The banding on T. occipitalis is sometimes broken and I could imagine somebody looking for a way in which to describe it may use chinese writing. I have never found a C. celatus that would even come close to that sort of description.

As I said the OP didn't give a photo and being quite familiar with the species in the Perth region and going by the assumption that the OP is in the same Madora Bay that is just down the road from me I think it likely he/she saw a Western Blue Tongue. T. occipitalis. Without a photo though I guess we will never be certain.


----------



## vicherps (Nov 17, 2012)

Well at first I thought corky posted the pic thinking it was a branchialis but was not entirely sure and my posts were directed at confirming it was one this was perhaps a misunderstanding by others that I was referring to branchialis as to what frog4364 saw which was not what I was saying at all.


----------



## Elapidae1 (Nov 17, 2012)

LOL, I'm a little less confused now

- - - Updated - - -

Anyhow Frog 4364 I'm 99% sure you saw a Western Blue tongue I went through my photo's only to find I haven't re photographed it since my hard rive crashed so I'm going to go and try and find one now.

Just in case anyone else is confused. I didn't for one second try and argue that the C. branchialis posted by corky was T. occipitals.


----------



## Stuart (Nov 17, 2012)

vicherps said:


> Well at first I thought corky posted the pic thinking it was a branchialis but was not entirely sure and my posts were directed at confirming it was one this was perhaps a misunderstanding by others that I was referring to branchialis as to what frog4364 saw which was not what I was saying at all.



To clarify, the pic was more a reference for the OP rather than the culprit needing identification in the first post. 

Good on you for helping out though.


----------



## vicherps (Nov 17, 2012)

Yeah sorry everyone for creating a misunderstanding. Getting back on track I am definitely open to the possibility based on frog4364 descriptions that he/she did see a Tiliqua occipitalis but can't be entirely accurate without a pic.


----------



## Bluetongue1 (Nov 18, 2012)

I wrote this yesterday but had trouble but ran out of time to post it… 

Now that I have realised my mistake and had time to think about more, I would say that Elapid 1 is more than likely correct.
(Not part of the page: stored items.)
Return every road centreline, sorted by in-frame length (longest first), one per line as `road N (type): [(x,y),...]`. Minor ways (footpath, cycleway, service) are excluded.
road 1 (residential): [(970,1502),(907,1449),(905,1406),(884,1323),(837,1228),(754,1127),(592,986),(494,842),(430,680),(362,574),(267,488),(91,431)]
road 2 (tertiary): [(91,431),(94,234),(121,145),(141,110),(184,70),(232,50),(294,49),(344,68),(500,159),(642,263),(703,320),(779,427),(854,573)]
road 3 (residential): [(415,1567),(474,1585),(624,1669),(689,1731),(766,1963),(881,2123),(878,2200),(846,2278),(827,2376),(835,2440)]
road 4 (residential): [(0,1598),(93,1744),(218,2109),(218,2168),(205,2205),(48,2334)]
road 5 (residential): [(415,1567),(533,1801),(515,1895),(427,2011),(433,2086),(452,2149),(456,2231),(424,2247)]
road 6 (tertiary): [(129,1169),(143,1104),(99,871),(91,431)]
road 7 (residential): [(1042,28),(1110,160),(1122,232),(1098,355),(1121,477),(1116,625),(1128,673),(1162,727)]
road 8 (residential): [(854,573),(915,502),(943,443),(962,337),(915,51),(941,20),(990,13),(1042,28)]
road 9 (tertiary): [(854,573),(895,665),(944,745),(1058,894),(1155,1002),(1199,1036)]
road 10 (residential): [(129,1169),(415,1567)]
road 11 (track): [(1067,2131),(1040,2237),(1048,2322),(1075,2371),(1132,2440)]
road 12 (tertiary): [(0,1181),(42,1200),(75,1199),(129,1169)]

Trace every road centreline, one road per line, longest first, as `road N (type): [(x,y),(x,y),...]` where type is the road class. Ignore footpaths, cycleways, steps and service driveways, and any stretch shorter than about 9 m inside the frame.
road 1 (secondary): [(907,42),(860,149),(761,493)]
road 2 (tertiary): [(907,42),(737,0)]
Visual descriptions are difficult under the best of circumstances, let alone when you only get a fleeting glimpse. The use of relative (rather than absolute) terms, such as “slimmer”, “similar”, “very short”, “not as fat”, “not triangular” are all open to your personal interpretation. If we go with size being equivalent to an average adult Bobtail, there are only two lizards that will match and neither are Cyclodomorphous – they are the Western Bluetongue (_Tiliqua occipitalis_) and the King Skink (_Egernia kingii_). King Skinks are quite dark ain colour and either plain or flecked all over with lighter markings. Western Blueys can have their brown bands broken up on the back to form odd shapes. Their ground colour can vary from really light tan to fairly dark (including olive like). King Skinks tend to bolt in a fairly straight line and are remarkably quick. WBs are much slower and tend to scuttle and bend the whole body sideways when in a hurry, particularly when on a loose substrate.




Blue


----------